The idea that ABC would elbow aside its vaunted Nightline franchise for the late-night host is certainly flattering to him; that Jay Leno and David Letterman are believed to have received the same offer in past years only makes it more impressive. Such a move would signal not only Kimmel's high relative worth within ABC, but confidence that he could beat NBC's O'Brien.
But you won't find any ABC executives so much as acknowledging the talks in Bill Carter's story:
ABC executives, including members of the news division, disavowed knowledge of any plan to make a late-night change, saying that no such action was being pursued. Anne Sweeney, the president of the Disney-ABC Television Group, said that any such conversations were speculative and strongly denied that moving Mr. Kimmel was in anyone's plans at the network. Mr. Kimmel and his agent declined to comment.
The sources on the talks, who told the Times ABC "has held discussions" about moving Kimmel to 11:35 pm, are described not as ABC suits but as "people with knowledge of meetings."
We're not saying we who the Times' sources are, but it's worth noting that both "Mr. Kimmel and his agent declined to comment." Hmmm. Carter sure went to a lot of trouble to secure not just one but two denials from Team Kimmel.
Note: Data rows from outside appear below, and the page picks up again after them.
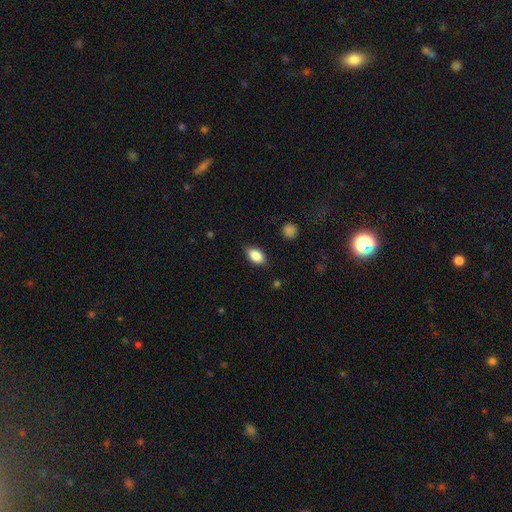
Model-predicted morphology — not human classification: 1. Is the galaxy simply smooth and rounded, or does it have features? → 84% smooth, 8% featured or disk, 8% star or artifact.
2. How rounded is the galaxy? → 89% in between, 6% round, 4% cigar-shaped.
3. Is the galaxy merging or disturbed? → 83% none, 13% minor disturbance, 3% major disturbance, 1% merger.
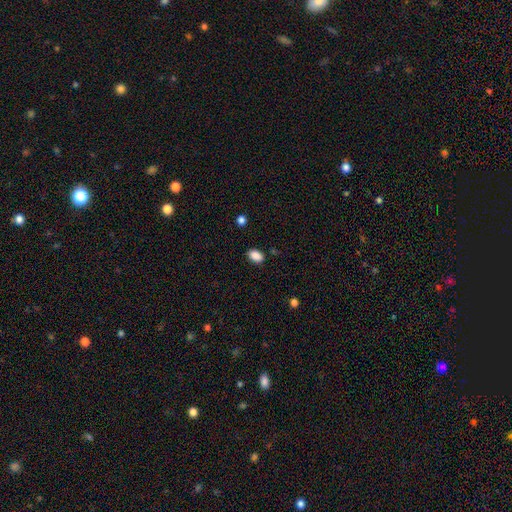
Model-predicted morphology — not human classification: Smooth or featured?
  - smooth: 89% *
  - star or artifact: 8%
  - featured or disk: 3%
How rounded?
  - in between: 85% *
  - round: 13%
  - cigar-shaped: 1%
Merging?
  - none: 85% *
  - minor disturbance: 11%
  - major disturbance: 2%
  - merger: 1%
Then again, ABC's Sweeney didn't bother to deny that talks took place, only that they were "speculative." And in an anonymous denial to Reuters, the network only denied that the news and entertainment divisions had discussed the idea over, which Carter did not exactly report; he said only the idea of moving Kimmel had been discussed with the entertainment division, leaving open the question of who was on the other side of those talks.
So, angry as her network may be about Carter's story, it sounds like some sort of power struggle is afoot.